EXERCISE DATA -
%%

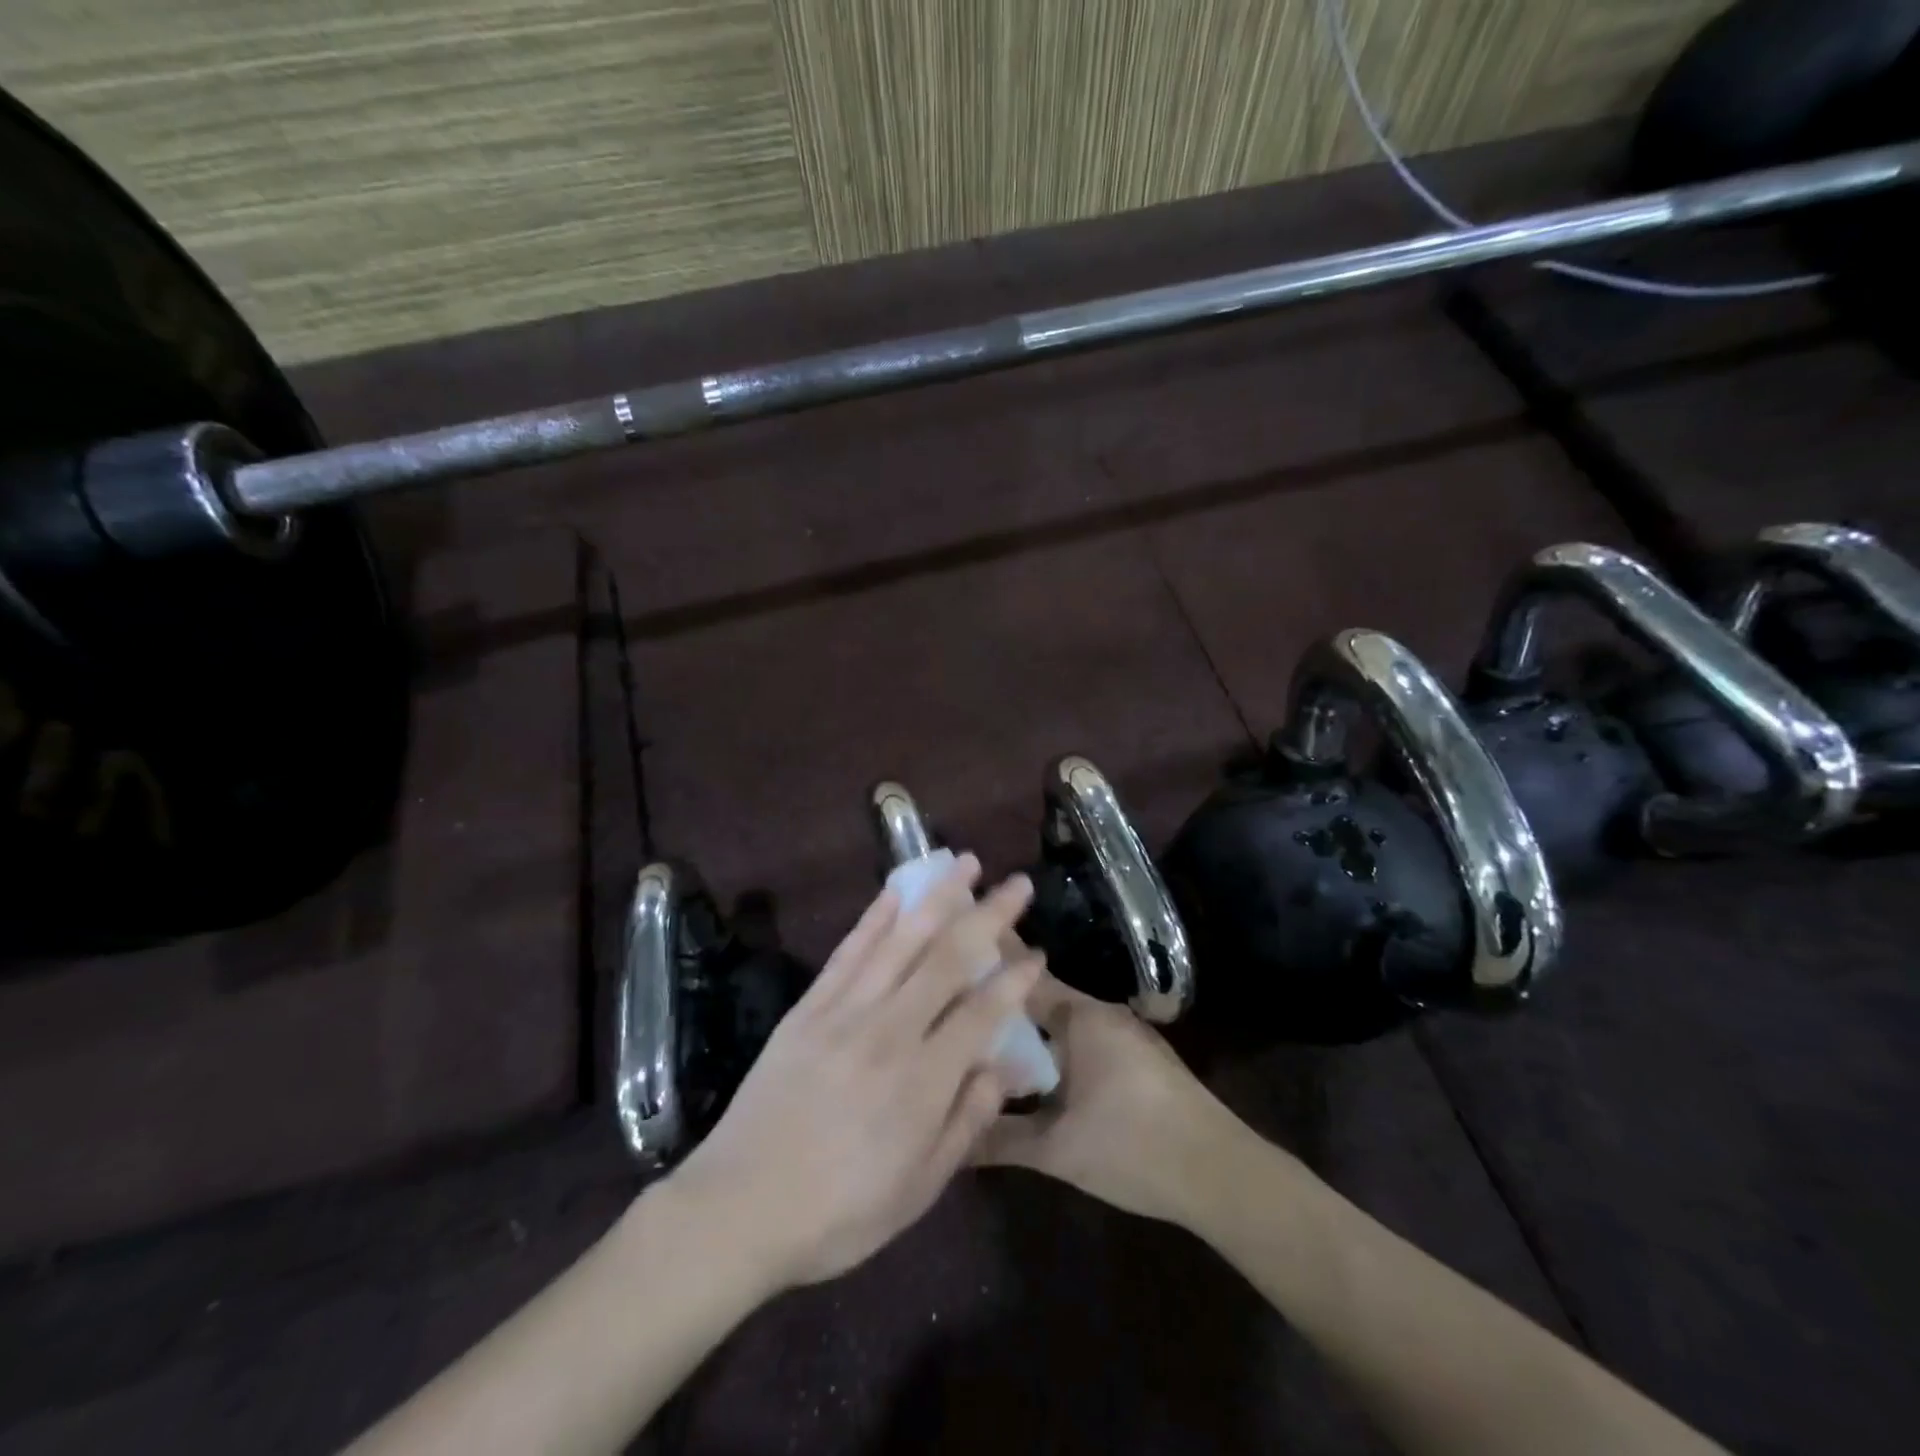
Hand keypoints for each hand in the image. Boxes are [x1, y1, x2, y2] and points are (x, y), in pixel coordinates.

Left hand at [666, 856, 1042, 1289]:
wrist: (738, 1207)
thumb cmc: (837, 1213)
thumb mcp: (917, 1191)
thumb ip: (965, 1124)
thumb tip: (1002, 1069)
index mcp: (922, 1082)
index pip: (982, 1012)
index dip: (1014, 979)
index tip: (1037, 952)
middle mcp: (889, 1032)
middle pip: (948, 959)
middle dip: (988, 916)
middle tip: (1017, 884)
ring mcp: (845, 1012)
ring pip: (900, 941)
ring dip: (937, 897)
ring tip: (964, 863)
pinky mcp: (810, 1007)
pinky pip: (849, 951)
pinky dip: (875, 917)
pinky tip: (896, 891)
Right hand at [975, 972, 1255, 1228]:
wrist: (1220, 1174)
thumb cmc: (1133, 1148)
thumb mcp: (1057, 1150)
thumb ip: (998, 1138)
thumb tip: (947, 1137)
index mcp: (1080, 1017)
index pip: (1022, 977)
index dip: (986, 965)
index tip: (950, 947)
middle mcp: (1100, 1013)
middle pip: (1039, 995)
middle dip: (1001, 997)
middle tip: (953, 1000)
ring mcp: (1122, 1033)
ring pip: (1061, 1019)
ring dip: (1027, 1024)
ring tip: (981, 1031)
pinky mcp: (1136, 1057)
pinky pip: (1080, 1037)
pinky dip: (1052, 1043)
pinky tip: (1032, 1067)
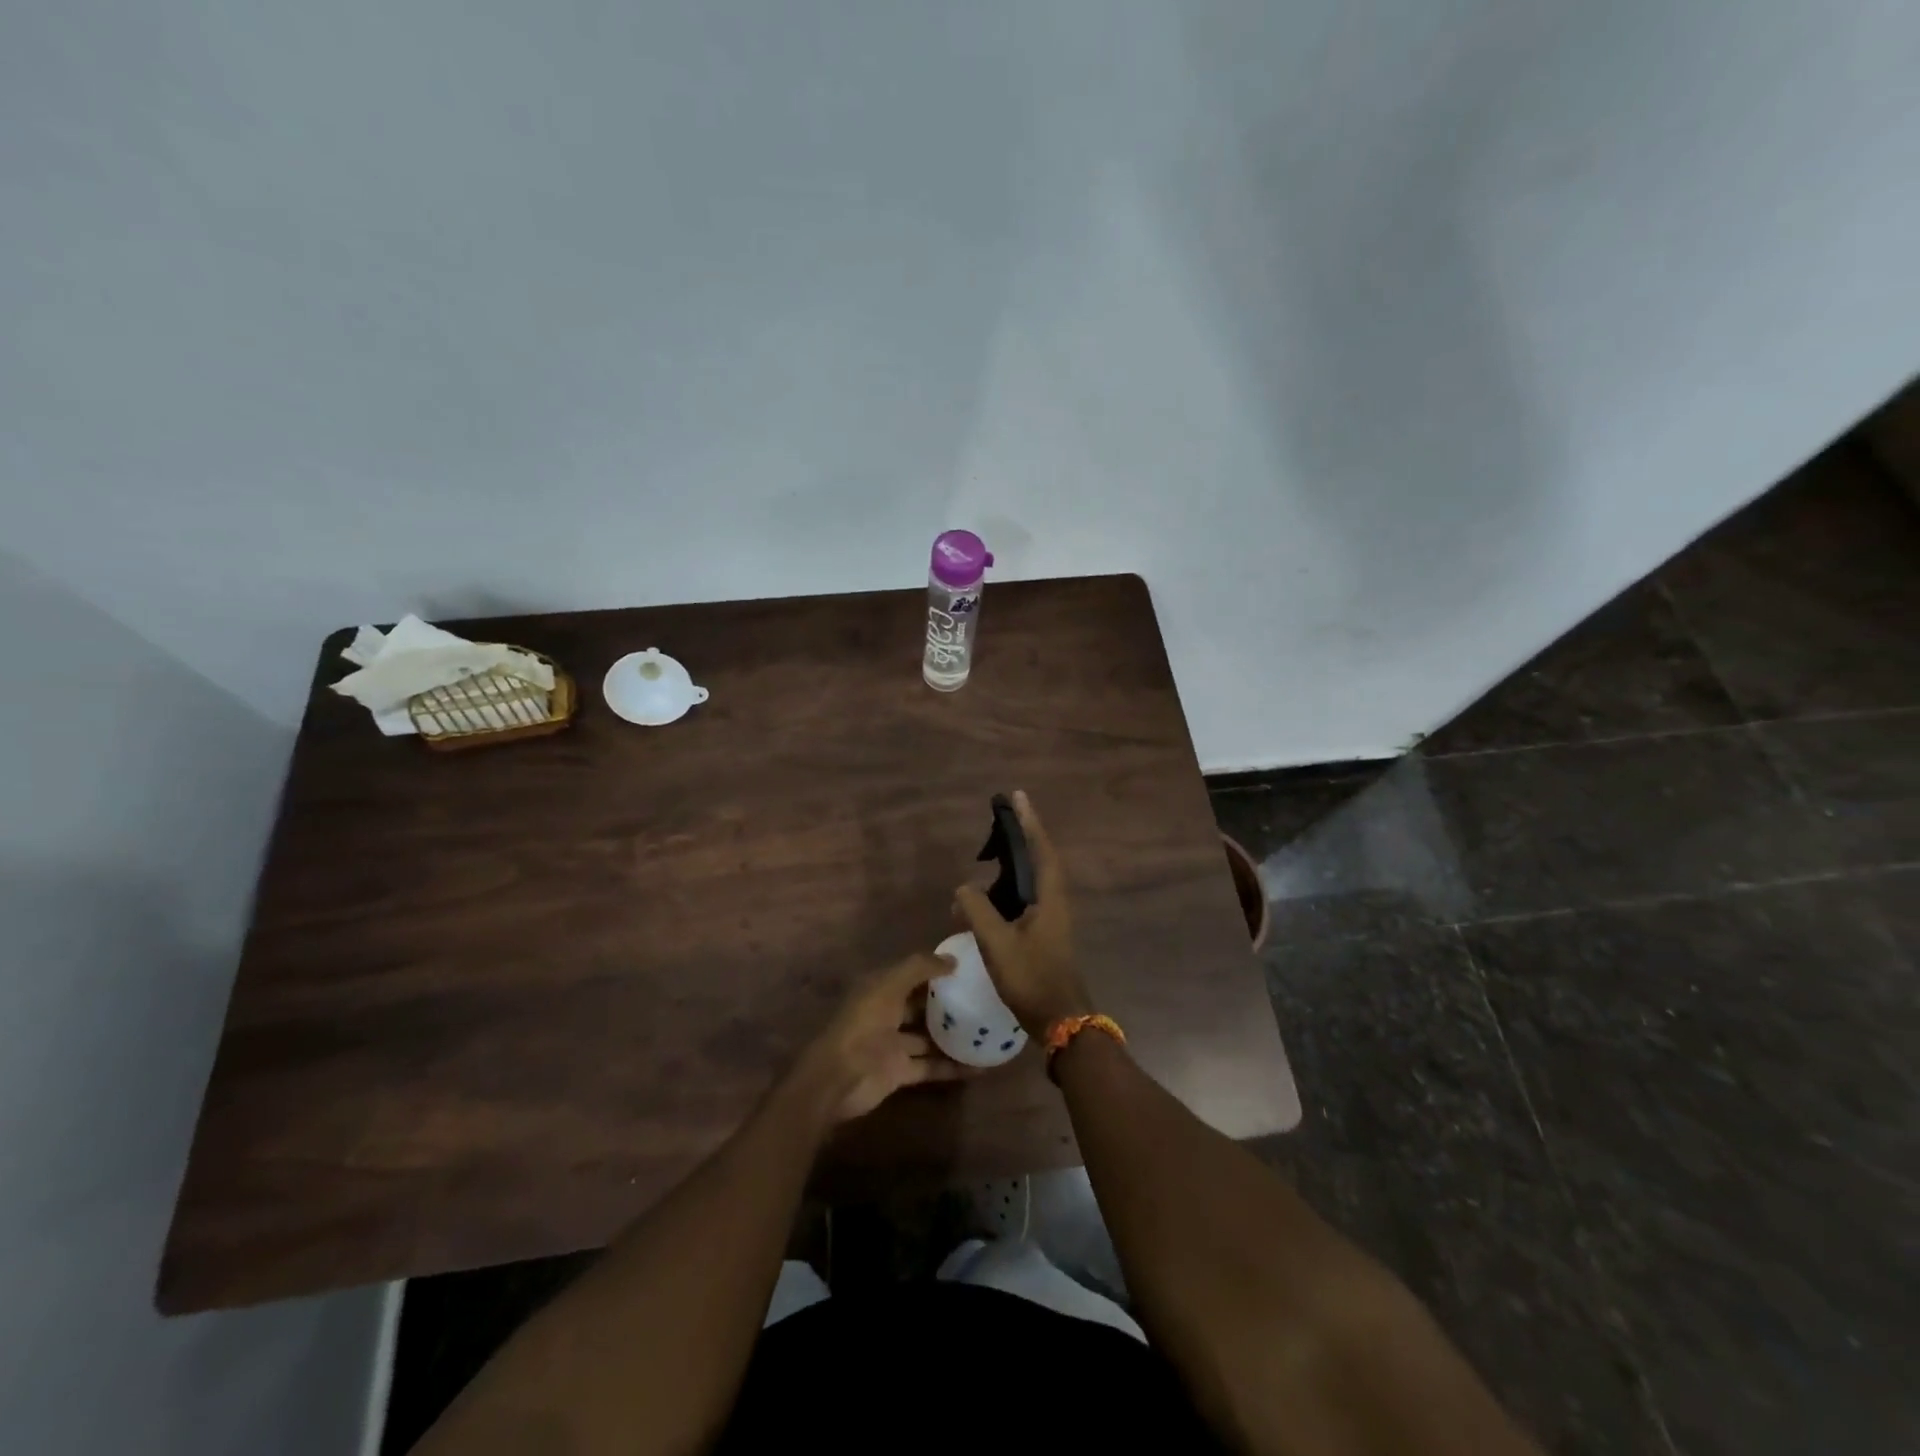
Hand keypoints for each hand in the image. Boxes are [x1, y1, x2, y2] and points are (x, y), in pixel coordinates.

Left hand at [791, 953, 972, 1123]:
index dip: (936, 969)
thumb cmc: (863, 1023)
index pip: (912, 973)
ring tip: (988, 1031)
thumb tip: (952, 958)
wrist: (839, 1078)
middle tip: (983, 998)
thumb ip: (919, 968)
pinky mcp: (901, 1072)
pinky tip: (981, 1066)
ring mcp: (893, 1044)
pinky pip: (932, 1066)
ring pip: (929, 1036)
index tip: (968, 967)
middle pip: (922, 1005)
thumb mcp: (889, 985)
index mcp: (880, 988)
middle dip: (948, 1002)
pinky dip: (953, 1067)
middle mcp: (887, 1013)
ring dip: (954, 1035)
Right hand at [954, 791, 1092, 1034]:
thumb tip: (963, 888)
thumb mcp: (997, 943)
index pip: (1041, 848)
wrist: (1062, 1020)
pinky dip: (1008, 890)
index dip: (1029, 822)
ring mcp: (1052, 918)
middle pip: (1039, 859)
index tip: (1017, 797)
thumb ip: (977, 910)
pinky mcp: (1045, 933)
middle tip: (997, 824)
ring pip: (1032, 881)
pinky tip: (986, 901)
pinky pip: (1026, 898)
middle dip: (1020, 838)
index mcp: (1050, 897)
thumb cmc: (1031, 978)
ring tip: (986, 859)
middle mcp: (1055, 901)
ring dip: (1012, 866)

%%

EXERCISE GOAL -
With the images omitted, output all entries exactly as given.

ANSWER TO THE PROBLEM -
Hand keypoints for each hand in the image. Boxes are [x1, y1, x2, y2] and points are (x, y), in pixel coordinates.

Left hand at [666, 856, 1042, 1289]:
wrist: (738, 1207)
thumb cmc: (837, 1213)
thumb mcp: (917, 1191)
thumb ip: (965, 1124)
thumb tip: (1002, 1069)
index mcp: (922, 1082)
index pip: (982, 1012)
index dip: (1014, 979)
index tip: (1037, 952)
middle mcp: (889, 1032)
middle pip: (948, 959)
middle dip: (988, 916)
middle tip: (1017, 884)
ring mcp: (845, 1012)
ring pip: (900, 941)
ring dip: (937, 897)
ring tip: (964, 863)
pinky mcp: (810, 1007)
pinky pip: (849, 951)
pinky dip: (875, 917)
pinky tip: (896, 891)
Right hand at [975, 972, 1255, 1228]:
wrist: (1220, 1174)
thumb cmc: (1133, 1148)
thumb mcp: (1057, 1150)
thumb ip: (998, 1138)
thumb tip: (947, 1137)
index mcp: (1080, 1017)
index pip: (1022, 977)
index dip: (986, 965)
index tip: (950, 947)
middle mcp: (1100, 1013)
middle pip: (1039, 995)
middle dip: (1001, 997)
middle tip: (953, 1000)
ring mcp: (1122, 1033)
ring pip: (1061, 1019)
ring dip: (1027, 1024)
ring tip: (981, 1031)
pinky mcp: (1136, 1057)
pinky pip: (1080, 1037)
pinky dip: (1052, 1043)
pinky tip: (1032, 1067)
Hand keypoints for each hand in the image. Boxes are [x1, y1, x2, y2] and points are (x, y), in pixel coordinates.

Left hand at [791, 953, 972, 1123]:
index dip: (936, 969)
thumb cmc: (863, 1023)
index pip: (912, 973)
ring tip: (988, 1031)
thumb tip: (952, 958)
wrist: (839, 1078)
middle tip: (983, 998)
thumb ip: (919, 968)
pinky mcp: (901, 1072)
pinky tip: (981, 1066)
ring mcp: (893, 1044)
pinky pip: (932, 1066)
ring pip: (929, 1036)
index tip: (968, 967)
middle pip: (922, 1005)
thumb mcp: (889, 985)
index mcp: (880, 988)
middle dip: (948, 1002)
pinky dip: (953, 1067)
middle mcp: (887, 1013)
ring dip: (954, 1035)
Right hand at [954, 791, 1092, 1034]:
thumb tip: (963, 888)
thumb mcp: (997, 943)
index pip: (1041, 848)
wrist: (1062, 1020)
pinky dip: (1008, 890)
index dip: (1029, 822)
ring mcp: (1052, 918)
middle pip: (1039, 859)
index tip: (1017, 797)
thumb ip: (977, 910)
pinky mcp: (1045, 933)
middle tip: (997, 824)
ring pip: (1032, 881)
pinky tip: (986, 901)
pinky pip: (1026, 898)
middle dip: (1020, 838)
index mcp: (1050, 897)
thumb cmc: (1031, 978)
ring tip: (986, 859)
middle mcp: (1055, 901)
ring dip: (1012, 866)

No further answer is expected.